Virtual machines aren’t new, of course, but what makes this technology especially relevant today is both the rise in sophistication of attackers and the availability of virtualization on every laptop. Both hardware and OS advancements have made virtualization a first-class citizen on Windows. What’s more, there’s no need to manage another OS image for the virtual machine. The VM is instantly provisioned based on the corporate OS already running in the machine and is always up to date. And with refinements of the user experience with virtual machines of late, the VM looks and feels like just another space on the laptop screen.
With endpoint OS isolation, hardening user laptops is no longer a lose-lose proposition. Enterprises get to limit what users can do on the corporate OS, but still let them get things done in an isolated OS running on their device, including visiting any website, installing any app, getting local admin rights, and using any modern cloud collaboration tools.
If the user forgets the phishing training that the company provided and clicks a link or installs an app that turns out to contain ransomware, there’ll be no impact on the corporate OS and no corporate data will be stolen/encrypted. The malware will be confined to a separate, isolated OS running in that designated VM. Because the VM is tunneled out of the corporate network, the ransomware won’t be able to move into that network.

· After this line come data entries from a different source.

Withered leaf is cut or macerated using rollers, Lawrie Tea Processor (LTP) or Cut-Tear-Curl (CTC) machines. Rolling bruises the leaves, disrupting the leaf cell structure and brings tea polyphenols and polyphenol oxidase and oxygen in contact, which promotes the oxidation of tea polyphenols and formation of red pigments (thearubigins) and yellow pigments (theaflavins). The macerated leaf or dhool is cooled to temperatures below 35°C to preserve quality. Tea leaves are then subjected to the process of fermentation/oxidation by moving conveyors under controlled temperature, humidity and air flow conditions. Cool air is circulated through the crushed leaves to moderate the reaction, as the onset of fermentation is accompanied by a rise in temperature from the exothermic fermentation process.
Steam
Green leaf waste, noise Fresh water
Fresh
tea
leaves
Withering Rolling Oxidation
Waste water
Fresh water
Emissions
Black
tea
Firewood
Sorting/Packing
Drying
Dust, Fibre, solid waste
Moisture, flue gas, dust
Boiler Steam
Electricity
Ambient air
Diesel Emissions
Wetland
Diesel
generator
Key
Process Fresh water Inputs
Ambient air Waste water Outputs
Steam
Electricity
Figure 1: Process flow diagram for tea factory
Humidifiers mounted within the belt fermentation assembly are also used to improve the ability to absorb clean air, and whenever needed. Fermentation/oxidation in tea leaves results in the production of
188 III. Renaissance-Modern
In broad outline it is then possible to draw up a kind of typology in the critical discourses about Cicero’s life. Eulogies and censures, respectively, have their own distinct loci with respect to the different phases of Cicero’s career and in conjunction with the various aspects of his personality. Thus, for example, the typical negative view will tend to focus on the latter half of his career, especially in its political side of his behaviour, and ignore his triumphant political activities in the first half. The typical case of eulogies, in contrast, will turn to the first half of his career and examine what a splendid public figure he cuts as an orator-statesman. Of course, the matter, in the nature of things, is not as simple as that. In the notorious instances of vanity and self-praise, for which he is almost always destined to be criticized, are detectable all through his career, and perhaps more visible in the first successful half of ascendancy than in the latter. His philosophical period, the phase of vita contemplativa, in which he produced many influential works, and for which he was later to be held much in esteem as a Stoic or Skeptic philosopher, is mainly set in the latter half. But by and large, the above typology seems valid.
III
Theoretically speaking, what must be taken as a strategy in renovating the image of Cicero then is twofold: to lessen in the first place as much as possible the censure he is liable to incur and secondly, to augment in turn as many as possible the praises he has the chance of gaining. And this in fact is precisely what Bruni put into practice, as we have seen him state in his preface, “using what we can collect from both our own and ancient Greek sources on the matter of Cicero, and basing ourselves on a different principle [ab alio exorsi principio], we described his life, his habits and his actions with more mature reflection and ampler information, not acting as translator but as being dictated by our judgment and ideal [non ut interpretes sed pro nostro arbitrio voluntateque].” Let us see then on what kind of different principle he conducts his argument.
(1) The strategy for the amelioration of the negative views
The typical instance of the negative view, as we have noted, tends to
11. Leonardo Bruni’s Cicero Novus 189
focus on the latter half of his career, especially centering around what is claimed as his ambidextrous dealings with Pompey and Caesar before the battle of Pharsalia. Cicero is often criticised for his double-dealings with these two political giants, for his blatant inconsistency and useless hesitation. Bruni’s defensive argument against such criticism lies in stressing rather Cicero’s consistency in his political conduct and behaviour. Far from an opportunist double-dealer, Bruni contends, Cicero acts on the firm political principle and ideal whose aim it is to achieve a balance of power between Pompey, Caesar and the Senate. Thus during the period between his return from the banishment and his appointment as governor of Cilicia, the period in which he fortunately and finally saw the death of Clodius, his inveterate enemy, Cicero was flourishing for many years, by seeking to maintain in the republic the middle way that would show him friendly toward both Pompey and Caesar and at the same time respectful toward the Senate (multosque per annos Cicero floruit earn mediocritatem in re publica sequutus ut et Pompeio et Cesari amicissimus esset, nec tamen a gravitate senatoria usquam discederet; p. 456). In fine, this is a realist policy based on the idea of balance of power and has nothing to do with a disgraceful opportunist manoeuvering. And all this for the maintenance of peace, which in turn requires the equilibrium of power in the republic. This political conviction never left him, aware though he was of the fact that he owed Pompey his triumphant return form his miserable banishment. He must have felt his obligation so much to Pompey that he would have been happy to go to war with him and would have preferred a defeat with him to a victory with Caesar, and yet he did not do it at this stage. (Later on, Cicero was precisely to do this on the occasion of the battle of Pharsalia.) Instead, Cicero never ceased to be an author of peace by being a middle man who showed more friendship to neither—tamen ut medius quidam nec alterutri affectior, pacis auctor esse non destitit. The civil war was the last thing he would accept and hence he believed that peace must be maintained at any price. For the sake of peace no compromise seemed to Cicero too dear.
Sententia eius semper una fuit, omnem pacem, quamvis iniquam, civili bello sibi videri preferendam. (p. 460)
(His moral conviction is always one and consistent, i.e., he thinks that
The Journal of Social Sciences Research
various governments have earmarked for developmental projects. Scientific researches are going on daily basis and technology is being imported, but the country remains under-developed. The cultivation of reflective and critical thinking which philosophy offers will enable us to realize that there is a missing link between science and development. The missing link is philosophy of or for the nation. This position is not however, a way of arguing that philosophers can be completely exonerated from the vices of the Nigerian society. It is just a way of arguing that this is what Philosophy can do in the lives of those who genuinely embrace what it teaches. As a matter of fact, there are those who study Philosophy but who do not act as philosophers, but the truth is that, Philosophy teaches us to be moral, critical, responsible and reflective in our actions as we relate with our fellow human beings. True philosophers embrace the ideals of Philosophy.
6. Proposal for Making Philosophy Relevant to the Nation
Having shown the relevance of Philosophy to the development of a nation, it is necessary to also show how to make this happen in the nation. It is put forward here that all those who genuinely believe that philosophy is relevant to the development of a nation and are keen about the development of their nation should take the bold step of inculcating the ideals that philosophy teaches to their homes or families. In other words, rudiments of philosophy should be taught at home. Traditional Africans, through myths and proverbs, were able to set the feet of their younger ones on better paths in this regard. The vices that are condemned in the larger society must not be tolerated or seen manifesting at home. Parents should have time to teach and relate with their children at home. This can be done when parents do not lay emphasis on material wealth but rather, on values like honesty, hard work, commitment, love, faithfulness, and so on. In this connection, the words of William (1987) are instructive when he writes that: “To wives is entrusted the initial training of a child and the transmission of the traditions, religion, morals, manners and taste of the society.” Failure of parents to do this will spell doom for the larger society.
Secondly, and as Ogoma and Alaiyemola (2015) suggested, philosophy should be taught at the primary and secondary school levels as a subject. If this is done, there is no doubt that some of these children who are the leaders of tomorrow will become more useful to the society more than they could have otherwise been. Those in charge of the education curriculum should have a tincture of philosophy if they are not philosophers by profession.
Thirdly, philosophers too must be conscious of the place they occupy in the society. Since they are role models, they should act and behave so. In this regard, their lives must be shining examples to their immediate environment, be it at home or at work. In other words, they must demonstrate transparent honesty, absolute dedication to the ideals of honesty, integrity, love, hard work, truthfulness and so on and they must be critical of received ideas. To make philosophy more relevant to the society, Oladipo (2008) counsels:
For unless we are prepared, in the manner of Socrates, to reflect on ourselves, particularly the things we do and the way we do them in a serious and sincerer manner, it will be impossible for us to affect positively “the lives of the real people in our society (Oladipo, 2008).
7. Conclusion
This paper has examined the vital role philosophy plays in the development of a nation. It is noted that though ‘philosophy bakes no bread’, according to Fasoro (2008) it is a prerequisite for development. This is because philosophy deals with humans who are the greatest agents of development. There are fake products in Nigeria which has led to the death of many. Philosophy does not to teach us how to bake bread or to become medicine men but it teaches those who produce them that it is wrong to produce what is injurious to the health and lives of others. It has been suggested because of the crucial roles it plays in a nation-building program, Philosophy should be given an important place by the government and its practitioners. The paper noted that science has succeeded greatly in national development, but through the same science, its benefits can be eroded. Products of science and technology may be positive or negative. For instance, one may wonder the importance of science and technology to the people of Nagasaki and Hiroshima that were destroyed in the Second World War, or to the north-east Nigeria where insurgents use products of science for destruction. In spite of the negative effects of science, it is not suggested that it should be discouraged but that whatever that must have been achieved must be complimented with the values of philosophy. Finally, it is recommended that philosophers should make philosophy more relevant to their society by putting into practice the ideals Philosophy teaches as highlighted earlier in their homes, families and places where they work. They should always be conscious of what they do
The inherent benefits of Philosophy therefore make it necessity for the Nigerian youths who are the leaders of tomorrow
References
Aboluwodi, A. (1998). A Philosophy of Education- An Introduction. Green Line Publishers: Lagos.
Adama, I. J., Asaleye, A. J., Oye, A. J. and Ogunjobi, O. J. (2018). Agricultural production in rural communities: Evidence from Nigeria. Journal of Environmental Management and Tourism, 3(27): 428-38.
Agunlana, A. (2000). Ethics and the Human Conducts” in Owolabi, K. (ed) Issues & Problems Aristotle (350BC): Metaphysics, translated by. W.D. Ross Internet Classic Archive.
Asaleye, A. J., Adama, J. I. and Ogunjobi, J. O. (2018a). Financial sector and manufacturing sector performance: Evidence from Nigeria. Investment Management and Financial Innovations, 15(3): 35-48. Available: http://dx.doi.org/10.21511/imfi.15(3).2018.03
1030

In a single click, the VM can be reverted back to a clean snapshot and users go back to business as usual.
Pajamas and protection: The best of both worlds
Technology is what made it possible for millions of workers to perform their jobs from the comfort of their homes. That’s a monumental achievement that would not have been possible a few decades ago and one that perhaps should be celebrated more than it has.
At the same time, technology in the hands of the wrong people can cause massive harm and disruption. The vulnerabilities of remote work have become more evident over the past year. Organizations need to shut off the pathways that have made ransomware an attractive option of late to unseen extortionists looking for openings.
Endpoint OS isolation is the next phase of technology’s evolution -- one that offers an elegant repulsion of ransomware. As organizations of all types learn to accommodate the new reality and informality of working from home, it’s a fabulous tool for keeping workers happy and the organization safe.